This week, Americans are commemorating the death toll of the COVID-19 pandemic as it surpasses the once unimaginable 1 million mark.
Some of the pandemic skeptics will quibble with the count, claiming that it’s inflated by government and academic trackers who have included in the total both those who died from the virus and those who died with the virus.
Others will claim instead that the deaths are undercounted because they don’t consider those who died from other causes — such as suicide, heart attack and substance abuse — that were directly related to their anxieties about the virus or the depressing isolation imposed on them by government efforts to slow the spread of the highly contagious disease.
Regardless of whether the count is a bit on the high side or the low, a heap of people have died in this country, officially more than anywhere else on the planet. There is little consolation in knowing that this dubious distinction is probably unearned, since at least three nations — India, Russia and Brazil — have been fudging their numbers.

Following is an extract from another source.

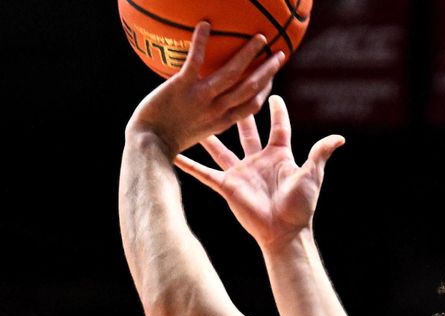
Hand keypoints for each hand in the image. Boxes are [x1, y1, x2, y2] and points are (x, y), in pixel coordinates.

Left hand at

Whether the United States is No. 1 in deaths globally or No. 4, it is tragic that more Americans have died than should have been the case.
This nation led the world in developing in record time effective and safe vaccines against COVID-19. The speed of their development — something few experts thought possible at the onset of the pandemic — was a mixed blessing, however, saving lives while at the same time feeding the paranoia that caused many Americans to take their chances and go unvaccinated.
Hundreds of thousands of victims — and their families — would come to regret that decision. In the past 11 months, even though government-funded vaccines have been widely available in this country, more than 400,000 Americans have died. It is estimated that 3 out of 4 of them were unvaccinated.
Think about that: 300,000 deaths — roughly equivalent to the entire population of Cincinnati, Pittsburgh or St. Louis — were probably preventable but fell victim to political polarization, racial distrust, inconsistent messaging from the government and a general vaccine hesitancy.
Mississippi — a state with a large conservative population and a large Black one — fell victim to all of those forces working against vaccination. It’s why this state, for all of Gov. Tate Reeves’ hollow bragging about how Mississippi responded so well to the pandemic, has wound up with the nation’s highest death rate per capita from COVID-19 — four times higher than the states with the lowest death rates.
What’s next?
Even though the worst of the pandemic seems to be behind us, the nation should be cautious about breathing any huge sighs of relief, according to the medical experts. They are predicting another surge in the fall and winter, when people spend more time indoors and when the immunities acquired from past vaccinations or previous COVID infections will be waning.
Based on the current science, the best way to avoid getting deathly sick from COVID-19 will be the same as the best preventative from the flu: to get vaccinated annually. The vaccine makers are currently working on updating the COVID shots in anticipation of warding off the variants expected to be the most prevalent in coming months. The best science will only work, however, if people are willing to roll up their sleeves and get inoculated.
With 300,000 preventable deaths and counting, let’s hope Americans have learned their lesson. There have been way too many sad stories of people on their deathbed regretting that they listened to the conspiracy theorists rather than to the scientists.
By then, the conversion is too late.